* _Prompt A_: Rewrite the paragraph of the Su-30MKM passage that begins "In August 2003" as a short bulleted list that keeps its main facts.
* _Prompt B_: Using the Su-30MKM passage, decide whether each statement agrees with it: (i) Malaysia's contract with Irkut Corporation covered 18 Su-30MKMs; (ii) Hindustan Aeronautics Limited was given the task of building the engines; (iii) Malaysia paid the cost of training two Malaysians for space travel. Answer yes or no for each, and quote the deciding words.
* _Prompt C_: Carry the Su-30MKM passage on from its final sentence.

In August 2003, Malaysia signed a US$900 million contract with Irkut Corporation for 18 Sukhoi Su-30MKMs. Malaysia operates eight legacy F/A-18D Hornet, F-5E Tiger II and A-4PTM Skyhawk and was offered Boeing's F/A-18E/F Super Hornet, but the Royal Malaysian Air Force chose the Su-30MKM instead. The Su-30MKM is an advanced variant, with considerable performance related improvements over its Su-30MK/MKK counterparts. Irkut Corporation subcontracted the task of manufacturing the canards, stabilizers and fins to Hindustan Aeronautics Limited. As part of the contract agreement, Russia sent the first Malaysian cosmonaut to the International Space Station. It was a project initiated under the government-to-government offset agreement through the purchase of Su-30MKM fighter jets for the Royal Malaysian Air Force. Under this agreement the Russian Federation bore the cost of training two Malaysians for space travel and for sending one to the International Space Station (ISS) in October 2007 under the Angkasawan program.

* _Provided information_:

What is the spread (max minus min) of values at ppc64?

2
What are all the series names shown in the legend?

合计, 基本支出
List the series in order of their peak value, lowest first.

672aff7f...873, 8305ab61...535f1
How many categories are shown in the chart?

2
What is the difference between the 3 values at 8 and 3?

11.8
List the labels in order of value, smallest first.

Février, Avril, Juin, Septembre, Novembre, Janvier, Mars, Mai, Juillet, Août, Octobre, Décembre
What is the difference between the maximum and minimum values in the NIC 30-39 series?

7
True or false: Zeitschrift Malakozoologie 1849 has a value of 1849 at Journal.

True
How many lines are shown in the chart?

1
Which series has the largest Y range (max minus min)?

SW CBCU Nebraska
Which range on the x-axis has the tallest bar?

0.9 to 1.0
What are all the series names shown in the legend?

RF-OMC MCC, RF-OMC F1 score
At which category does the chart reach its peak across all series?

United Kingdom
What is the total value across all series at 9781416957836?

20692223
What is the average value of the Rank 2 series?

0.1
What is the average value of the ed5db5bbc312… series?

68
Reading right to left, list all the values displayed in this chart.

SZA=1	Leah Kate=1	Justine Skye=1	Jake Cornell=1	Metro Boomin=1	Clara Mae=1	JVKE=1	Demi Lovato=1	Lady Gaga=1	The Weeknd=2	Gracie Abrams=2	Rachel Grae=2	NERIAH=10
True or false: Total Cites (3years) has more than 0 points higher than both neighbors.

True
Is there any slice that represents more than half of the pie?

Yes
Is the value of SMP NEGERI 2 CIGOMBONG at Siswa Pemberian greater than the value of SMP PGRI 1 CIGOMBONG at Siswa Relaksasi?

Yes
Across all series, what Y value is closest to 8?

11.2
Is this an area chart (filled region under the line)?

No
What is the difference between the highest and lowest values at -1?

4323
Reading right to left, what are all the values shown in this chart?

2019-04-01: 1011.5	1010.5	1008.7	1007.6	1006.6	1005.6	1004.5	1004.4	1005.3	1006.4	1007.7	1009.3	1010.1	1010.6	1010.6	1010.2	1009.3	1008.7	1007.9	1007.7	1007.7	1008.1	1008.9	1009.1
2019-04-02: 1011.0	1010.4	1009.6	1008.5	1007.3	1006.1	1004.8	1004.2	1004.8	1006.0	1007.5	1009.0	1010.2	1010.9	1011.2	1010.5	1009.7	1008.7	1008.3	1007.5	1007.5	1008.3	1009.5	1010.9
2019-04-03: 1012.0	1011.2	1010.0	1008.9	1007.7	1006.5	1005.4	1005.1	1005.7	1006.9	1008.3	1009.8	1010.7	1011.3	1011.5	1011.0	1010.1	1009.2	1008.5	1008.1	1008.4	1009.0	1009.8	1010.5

* _Written answer A_:
- August 2003: Malaysia signed a US$900 million contract with Irkut Corporation for 18 Sukhoi Su-30MKMs.
- Malaysia operates legacy F/A-18D Hornet, F-5E Tiger II and A-4PTM Skyhawk aircraft. It was offered Boeing's F/A-18E/F Super Hornet, but the Royal Malaysian Air Force chose the Su-30MKM.
- The Su-30MKM is an advanced variant with considerable performance improvements over the Su-30MK/MKK.
- Irkut subcontracted manufacture of the canards, stabilizers and fins to Hindustan Aeronautics Limited.
- Under the government-to-government offset agreement tied to the purchase, Russia paid to train two Malaysians for space travel. In October 2007 it sent one, the first Malaysian cosmonaut, to the International Space Station under the Angkasawan program.

* _Written answer B_:
(i) Yes: "Malaysia signed a US$900 million contract with Irkut Corporation for 18 Sukhoi Su-30MKMs."
(ii) No: "Irkut Corporation subcontracted the task of manufacturing the canards, stabilizers and fins to Hindustan Aeronautics Limited."
(iii) No: "the Russian Federation bore the cost of training two Malaysians for space travel"

* _Written answer C_:
The first two aircraft were handed over to the RMAF in May 2007 at Irkut's aircraft manufacturing facility at Irkutsk, Russia. The two aircraft were later delivered to RMAF Gong Kedak, Malaysia in June 2007 by an An-124-100 transport aircraft. By December 2007, seven months after the delivery of the first two aircraft, the RMAF had taken delivery of six Su-30MKMs. The eighteenth and last aircraft arrived at RMAF Gong Kedak in August 2009.

In 2016, Su-30MKM successfully dropped a GBU-12 Paveway laser-guided bomb in a firing exercise. An aircraft registered number M52-08 successfully dropped the bombs at Kota Belud firing range in Sabah on 27 November 2016. This makes it the first Russian-made Sukhoi combat aircraft compatible with the weapon.

According to Malaysian defense Minister Mohamad Sabu, Malaysia has grounded 14 of 18 Su-30MKM due to engine problems and unavailability of spare parts in 2018. To overcome this problem and increase the readiness of the Su-30MKM fleets, Malaysia has approved the budget worth RM2.2 billion for the Su-30MKM to be upgraded locally by Aerospace Technology Systems Corporation. The first upgraded aircraft was received in 2019 in LIMA 2019 exhibition. The program was completed in January 2025.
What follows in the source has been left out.